Tuesday, October 15, 2013

FHA Calls on Lenders to Be Sensitive During the Government Shutdown

By: Jenni Boucher



A recent memo from the Desk of Carol Galante, Assistant Secretary for Housing/Federal Housing Commissioner, asks that all approved mortgagees and lenders be sensitive to the financial hardships faced by borrowers as a result of the recent government shutdown.

As most of you know, funding for the operations of many federal agencies and organizations expired at midnight on September 30th, causing them to partially or fully shutdown. There are hundreds of thousands of borrowers who are being subjected to furloughs, layoffs, or a reduction of income related to the shutdown. Not just federal employees, but also private sector workers whose income partially or wholly depends on the activities of these agencies and organizations. These workers have the same ongoing financial obligations, but are forced to meet them without their usual salaries through no fault of their own. Many already have stretched budgets following sequestration furloughs.
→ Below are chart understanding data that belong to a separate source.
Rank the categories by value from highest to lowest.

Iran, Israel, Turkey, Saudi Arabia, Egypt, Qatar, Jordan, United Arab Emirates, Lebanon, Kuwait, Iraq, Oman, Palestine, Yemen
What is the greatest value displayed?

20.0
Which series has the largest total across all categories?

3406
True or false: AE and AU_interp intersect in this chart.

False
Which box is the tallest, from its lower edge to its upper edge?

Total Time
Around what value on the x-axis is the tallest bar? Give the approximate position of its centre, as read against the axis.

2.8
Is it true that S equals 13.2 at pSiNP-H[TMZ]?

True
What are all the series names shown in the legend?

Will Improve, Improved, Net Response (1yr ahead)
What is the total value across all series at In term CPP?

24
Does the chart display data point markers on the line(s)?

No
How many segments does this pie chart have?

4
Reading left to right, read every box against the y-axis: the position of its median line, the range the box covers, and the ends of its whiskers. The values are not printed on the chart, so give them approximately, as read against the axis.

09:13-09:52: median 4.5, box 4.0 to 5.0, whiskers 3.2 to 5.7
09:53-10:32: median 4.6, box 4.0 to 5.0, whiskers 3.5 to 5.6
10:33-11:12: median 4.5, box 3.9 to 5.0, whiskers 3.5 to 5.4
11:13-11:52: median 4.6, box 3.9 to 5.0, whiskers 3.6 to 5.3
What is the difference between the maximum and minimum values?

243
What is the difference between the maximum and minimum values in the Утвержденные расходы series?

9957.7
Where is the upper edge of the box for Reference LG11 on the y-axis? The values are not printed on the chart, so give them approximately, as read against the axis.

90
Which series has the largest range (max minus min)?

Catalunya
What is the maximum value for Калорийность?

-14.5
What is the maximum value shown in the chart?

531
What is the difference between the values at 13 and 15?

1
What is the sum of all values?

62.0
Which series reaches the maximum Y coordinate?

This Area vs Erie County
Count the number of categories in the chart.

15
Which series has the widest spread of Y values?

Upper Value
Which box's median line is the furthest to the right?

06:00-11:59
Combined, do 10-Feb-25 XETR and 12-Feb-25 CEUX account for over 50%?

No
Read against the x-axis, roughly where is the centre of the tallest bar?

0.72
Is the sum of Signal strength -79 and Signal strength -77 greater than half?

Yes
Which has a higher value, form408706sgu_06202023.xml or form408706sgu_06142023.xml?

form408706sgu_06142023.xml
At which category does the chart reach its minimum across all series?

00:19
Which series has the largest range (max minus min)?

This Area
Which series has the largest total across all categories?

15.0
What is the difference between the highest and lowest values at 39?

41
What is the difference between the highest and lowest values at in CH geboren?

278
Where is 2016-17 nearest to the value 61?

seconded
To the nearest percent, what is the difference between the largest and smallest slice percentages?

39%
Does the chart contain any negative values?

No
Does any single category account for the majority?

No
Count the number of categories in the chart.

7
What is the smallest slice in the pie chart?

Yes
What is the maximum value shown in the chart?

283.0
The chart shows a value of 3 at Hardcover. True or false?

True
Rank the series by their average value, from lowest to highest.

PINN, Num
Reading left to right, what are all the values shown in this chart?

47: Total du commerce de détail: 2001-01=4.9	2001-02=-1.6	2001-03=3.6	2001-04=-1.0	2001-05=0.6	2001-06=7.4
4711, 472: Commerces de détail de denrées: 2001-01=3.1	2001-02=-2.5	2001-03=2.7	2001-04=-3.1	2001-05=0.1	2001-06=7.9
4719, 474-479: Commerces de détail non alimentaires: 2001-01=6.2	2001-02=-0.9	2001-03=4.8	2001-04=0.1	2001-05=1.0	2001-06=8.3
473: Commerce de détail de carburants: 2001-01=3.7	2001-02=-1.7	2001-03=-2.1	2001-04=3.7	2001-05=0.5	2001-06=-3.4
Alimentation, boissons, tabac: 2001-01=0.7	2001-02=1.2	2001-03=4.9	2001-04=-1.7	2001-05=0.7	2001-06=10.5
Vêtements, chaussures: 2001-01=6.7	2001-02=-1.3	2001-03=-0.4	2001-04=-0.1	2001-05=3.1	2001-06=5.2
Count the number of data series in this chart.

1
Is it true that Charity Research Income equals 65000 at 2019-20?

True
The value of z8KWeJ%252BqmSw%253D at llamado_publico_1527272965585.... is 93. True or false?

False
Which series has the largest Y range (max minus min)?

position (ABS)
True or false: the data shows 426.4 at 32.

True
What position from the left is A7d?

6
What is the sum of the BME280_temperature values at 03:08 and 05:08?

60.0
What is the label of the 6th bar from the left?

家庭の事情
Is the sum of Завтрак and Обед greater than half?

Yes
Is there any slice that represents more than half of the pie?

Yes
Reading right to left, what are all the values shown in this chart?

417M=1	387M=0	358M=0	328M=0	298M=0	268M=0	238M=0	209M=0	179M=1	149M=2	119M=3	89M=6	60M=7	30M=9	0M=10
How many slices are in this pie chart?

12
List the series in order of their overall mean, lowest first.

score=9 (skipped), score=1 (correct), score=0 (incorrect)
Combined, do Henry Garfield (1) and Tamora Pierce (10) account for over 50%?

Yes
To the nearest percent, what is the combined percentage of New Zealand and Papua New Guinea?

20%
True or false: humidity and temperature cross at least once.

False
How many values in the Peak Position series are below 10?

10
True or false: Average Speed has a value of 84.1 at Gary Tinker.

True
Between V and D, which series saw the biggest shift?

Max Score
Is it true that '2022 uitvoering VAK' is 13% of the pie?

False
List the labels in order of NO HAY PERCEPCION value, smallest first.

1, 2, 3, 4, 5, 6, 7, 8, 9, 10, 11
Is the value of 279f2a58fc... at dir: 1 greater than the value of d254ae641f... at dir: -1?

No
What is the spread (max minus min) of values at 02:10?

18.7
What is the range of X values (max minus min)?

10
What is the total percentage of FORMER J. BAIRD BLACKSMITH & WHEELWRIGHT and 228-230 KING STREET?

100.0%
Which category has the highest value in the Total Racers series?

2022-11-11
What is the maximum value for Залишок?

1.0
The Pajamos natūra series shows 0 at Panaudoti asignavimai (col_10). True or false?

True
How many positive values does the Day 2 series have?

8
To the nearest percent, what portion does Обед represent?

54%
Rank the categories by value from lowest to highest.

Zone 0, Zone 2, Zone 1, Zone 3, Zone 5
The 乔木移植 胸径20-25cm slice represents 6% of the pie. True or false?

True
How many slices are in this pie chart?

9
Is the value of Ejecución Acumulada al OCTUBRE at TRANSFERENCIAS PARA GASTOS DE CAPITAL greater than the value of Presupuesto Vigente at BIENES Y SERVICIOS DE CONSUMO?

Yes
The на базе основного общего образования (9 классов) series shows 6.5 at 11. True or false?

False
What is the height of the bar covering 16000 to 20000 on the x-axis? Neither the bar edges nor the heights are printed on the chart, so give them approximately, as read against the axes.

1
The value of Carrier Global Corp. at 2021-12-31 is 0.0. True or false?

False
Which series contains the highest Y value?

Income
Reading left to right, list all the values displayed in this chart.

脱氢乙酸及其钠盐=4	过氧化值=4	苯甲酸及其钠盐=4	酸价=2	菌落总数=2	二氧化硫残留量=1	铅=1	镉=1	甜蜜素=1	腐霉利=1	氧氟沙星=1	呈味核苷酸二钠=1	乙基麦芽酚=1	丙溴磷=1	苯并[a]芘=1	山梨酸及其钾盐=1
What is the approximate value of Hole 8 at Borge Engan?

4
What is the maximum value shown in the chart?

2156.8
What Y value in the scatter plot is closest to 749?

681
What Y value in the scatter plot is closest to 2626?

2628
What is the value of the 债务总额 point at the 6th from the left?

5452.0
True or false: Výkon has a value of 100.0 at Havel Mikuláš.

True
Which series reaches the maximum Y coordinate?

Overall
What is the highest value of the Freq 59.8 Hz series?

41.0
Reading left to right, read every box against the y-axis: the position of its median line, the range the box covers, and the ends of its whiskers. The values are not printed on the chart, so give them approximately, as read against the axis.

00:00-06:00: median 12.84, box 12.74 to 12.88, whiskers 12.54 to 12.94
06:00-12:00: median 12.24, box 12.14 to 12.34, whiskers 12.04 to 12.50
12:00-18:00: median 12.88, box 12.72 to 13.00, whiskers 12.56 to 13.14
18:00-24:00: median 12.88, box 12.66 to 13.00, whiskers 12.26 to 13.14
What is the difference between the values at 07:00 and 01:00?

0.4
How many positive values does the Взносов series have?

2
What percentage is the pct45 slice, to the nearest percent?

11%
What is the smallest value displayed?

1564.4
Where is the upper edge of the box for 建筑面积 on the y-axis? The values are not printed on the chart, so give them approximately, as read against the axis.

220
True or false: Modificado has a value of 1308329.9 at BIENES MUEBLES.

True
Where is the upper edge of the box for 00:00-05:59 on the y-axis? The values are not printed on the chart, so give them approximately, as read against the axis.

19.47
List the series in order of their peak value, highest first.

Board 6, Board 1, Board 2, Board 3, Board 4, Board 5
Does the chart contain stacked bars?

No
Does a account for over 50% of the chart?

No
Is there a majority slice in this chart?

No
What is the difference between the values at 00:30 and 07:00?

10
FHA expects all approved mortgagees and lenders to make every effort to communicate with borrowers and assist affected borrowers by:

  • extending informal forbearance plans to borrowers facing financial hardship as a result of the shutdown, and
  • fully evaluating borrowers for available loss mitigation options to avoid foreclosure whenever possible
FHA also encourages these approved mortgagees and lenders to waive late fees and suspend credit reporting for any affected borrowers. FHA is partnering with Fannie Mae, Freddie Mac and the Veteran's Administration to ensure that all of the hard won improvements in the housing market are not compromised by the government shutdown.